REQUIRED WORK: From the entries below, gather every line containing the string "imports".

Extracted page text data:
▬▬▬▬▬▬▬▬▬▬

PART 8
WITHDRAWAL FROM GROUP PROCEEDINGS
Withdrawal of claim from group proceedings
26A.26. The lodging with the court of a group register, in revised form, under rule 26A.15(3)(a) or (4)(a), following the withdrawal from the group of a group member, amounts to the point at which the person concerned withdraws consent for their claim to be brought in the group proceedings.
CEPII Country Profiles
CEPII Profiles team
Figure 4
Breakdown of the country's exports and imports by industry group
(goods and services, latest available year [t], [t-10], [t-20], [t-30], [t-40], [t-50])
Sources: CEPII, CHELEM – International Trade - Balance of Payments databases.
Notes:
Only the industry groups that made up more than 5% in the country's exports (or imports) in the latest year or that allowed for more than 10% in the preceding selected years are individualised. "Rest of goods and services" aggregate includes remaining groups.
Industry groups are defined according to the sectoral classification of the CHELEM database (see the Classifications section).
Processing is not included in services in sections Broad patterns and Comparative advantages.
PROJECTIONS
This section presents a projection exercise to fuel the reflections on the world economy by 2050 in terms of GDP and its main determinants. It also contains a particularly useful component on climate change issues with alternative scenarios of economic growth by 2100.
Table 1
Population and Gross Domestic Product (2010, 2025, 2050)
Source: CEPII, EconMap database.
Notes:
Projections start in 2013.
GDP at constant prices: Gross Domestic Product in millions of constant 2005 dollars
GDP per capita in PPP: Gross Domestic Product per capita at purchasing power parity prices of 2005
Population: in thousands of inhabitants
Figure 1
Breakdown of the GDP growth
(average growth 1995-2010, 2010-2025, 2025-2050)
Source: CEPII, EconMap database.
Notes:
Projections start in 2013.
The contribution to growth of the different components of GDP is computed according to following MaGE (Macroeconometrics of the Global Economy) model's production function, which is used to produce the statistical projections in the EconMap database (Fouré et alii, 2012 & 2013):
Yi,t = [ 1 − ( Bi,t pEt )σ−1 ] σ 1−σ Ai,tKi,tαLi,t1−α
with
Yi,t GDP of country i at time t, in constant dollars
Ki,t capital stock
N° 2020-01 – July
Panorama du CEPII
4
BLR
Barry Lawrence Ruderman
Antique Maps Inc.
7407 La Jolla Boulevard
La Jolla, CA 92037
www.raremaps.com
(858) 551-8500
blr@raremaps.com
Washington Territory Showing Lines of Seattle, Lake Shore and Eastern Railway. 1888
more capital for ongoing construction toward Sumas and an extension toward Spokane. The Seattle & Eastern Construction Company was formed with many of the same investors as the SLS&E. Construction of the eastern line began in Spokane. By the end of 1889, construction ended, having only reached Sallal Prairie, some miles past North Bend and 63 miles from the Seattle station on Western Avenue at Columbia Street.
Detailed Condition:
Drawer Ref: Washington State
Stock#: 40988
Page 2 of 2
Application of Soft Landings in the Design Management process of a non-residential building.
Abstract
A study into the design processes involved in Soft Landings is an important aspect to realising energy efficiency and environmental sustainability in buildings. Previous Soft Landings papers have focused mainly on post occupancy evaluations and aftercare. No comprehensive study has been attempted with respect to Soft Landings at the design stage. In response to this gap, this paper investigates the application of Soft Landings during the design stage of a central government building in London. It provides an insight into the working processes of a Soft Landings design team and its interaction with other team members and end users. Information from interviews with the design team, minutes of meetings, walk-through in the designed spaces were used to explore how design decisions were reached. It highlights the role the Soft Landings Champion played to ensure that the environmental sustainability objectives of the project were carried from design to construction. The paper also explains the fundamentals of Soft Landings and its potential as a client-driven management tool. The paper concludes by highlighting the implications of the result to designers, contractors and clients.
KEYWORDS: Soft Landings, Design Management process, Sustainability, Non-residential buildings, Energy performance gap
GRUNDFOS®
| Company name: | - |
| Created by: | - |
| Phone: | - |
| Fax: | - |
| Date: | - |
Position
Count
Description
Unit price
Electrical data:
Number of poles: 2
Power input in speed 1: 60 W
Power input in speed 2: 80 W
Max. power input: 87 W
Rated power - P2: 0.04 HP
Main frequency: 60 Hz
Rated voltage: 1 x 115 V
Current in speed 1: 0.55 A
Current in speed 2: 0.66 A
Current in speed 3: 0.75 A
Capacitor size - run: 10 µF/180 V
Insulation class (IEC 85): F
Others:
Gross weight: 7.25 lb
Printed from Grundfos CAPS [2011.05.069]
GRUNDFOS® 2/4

▬▬▬▬▬▬▬▬▬▬

EXERCISE RESULT:
Breakdown of the country's exports and imports by industry group
Only the industry groups that made up more than 5% in the country's exports (or imports) in the latest year or that allowed for more than 10% in the preceding selected years are individualised. "Rest of goods and services" aggregate includes remaining groups.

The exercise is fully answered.